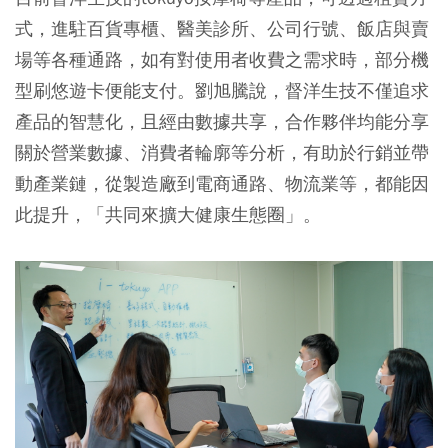
式，進駐百貨專櫃、醫美診所、公司行號、飯店與賣
場等各種通路，如有對使用者收費之需求時，部分機
型刷悠遊卡便能支付。劉旭騰說，督洋生技不僅追求
產品的智慧化，且經由數據共享，合作夥伴均能分享
關於營業數據、消費者輪廓等分析，有助於行銷並帶
動產業鏈，從製造廠到電商通路、物流業等，都能因
此提升，「共同來擴大健康生態圈」。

┄┄┄┄┄┄┄┄┄┄

• Task
Reproduce each entry exactly, without the pictures.

• Solution to this problem
式，進駐百貨專櫃、醫美診所、公司行號、飯店與賣
場等各種通路，如有對使用者收費之需求時，部分機
型刷悠遊卡便能支付。劉旭騰說，督洋生技不僅追求
產品的智慧化，且經由數據共享，合作夥伴均能分享
關於營業數據、消費者輪廓等分析，有助於行銷並帶
動產業鏈，從製造廠到電商通路、物流業等，都能因
此提升，「共同來擴大健康生態圈」。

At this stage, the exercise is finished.